(Data entries)
# # # # #
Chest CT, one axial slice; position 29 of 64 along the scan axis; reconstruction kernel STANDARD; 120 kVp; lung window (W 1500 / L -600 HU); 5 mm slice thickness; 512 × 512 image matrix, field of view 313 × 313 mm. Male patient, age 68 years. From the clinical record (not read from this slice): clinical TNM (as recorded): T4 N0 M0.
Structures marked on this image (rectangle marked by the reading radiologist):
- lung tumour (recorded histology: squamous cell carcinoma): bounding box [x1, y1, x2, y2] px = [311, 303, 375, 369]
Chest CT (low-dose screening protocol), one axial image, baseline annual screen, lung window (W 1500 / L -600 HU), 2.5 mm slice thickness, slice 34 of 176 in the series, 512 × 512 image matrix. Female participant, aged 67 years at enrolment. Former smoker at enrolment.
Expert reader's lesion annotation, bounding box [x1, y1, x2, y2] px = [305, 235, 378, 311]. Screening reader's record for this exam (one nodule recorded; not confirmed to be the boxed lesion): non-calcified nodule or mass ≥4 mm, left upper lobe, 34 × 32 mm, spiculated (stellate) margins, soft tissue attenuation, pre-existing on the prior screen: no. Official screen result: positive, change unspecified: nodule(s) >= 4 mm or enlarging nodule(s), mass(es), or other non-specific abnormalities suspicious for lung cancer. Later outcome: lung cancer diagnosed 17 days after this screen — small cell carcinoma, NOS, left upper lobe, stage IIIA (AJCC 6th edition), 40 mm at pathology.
# # # # #
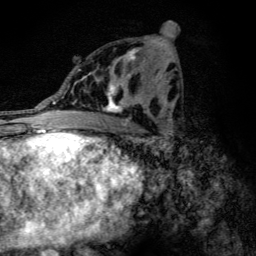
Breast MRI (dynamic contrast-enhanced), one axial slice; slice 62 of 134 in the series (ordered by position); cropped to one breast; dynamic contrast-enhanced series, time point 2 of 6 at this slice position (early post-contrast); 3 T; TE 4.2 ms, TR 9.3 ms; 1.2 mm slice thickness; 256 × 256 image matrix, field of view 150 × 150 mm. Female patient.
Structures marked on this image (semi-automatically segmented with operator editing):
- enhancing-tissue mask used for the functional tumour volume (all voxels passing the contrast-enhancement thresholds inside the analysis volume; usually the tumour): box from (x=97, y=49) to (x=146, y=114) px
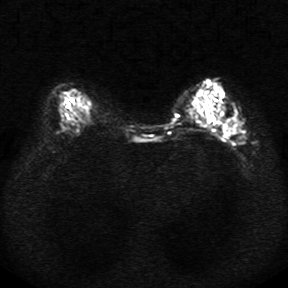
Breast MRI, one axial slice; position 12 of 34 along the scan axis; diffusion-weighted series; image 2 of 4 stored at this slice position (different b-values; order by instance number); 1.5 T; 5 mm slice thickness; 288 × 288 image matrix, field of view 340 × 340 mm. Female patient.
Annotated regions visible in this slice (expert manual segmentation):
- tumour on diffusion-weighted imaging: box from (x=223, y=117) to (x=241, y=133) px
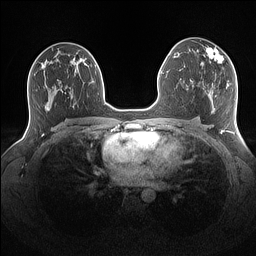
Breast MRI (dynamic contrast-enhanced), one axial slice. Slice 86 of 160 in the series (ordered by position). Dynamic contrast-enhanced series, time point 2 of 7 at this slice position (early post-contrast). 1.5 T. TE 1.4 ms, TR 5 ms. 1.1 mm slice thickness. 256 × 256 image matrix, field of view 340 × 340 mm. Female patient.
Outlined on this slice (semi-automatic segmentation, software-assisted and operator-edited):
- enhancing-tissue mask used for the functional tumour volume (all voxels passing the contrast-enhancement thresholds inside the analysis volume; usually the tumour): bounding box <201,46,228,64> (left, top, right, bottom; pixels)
# # # # #
#### Task statement
If a line in the entries above contains the word "cell", copy it.

#### Answer section
- lung tumour (recorded histology: squamous cell carcinoma): bounding box [x1, y1, x2, y2] px = [311, 303, 375, 369]
Expert reader's lesion annotation, bounding box [x1, y1, x2, y2] px = [305, 235, 378, 311]. Screening reader's record for this exam (one nodule recorded; not confirmed to be the boxed lesion): non-calcified nodule or mass ≥4 mm, left upper lobe, 34 × 32 mm, spiculated (stellate) margins, soft tissue attenuation, pre-existing on the prior screen: no. Official screen result: positive, change unspecified: nodule(s) >= 4 mm or enlarging nodule(s), mass(es), or other non-specific abnormalities suspicious for lung cancer. Later outcome: lung cancer diagnosed 17 days after this screen — small cell carcinoma, NOS, left upper lobe, stage IIIA (AJCC 6th edition), 40 mm at pathology.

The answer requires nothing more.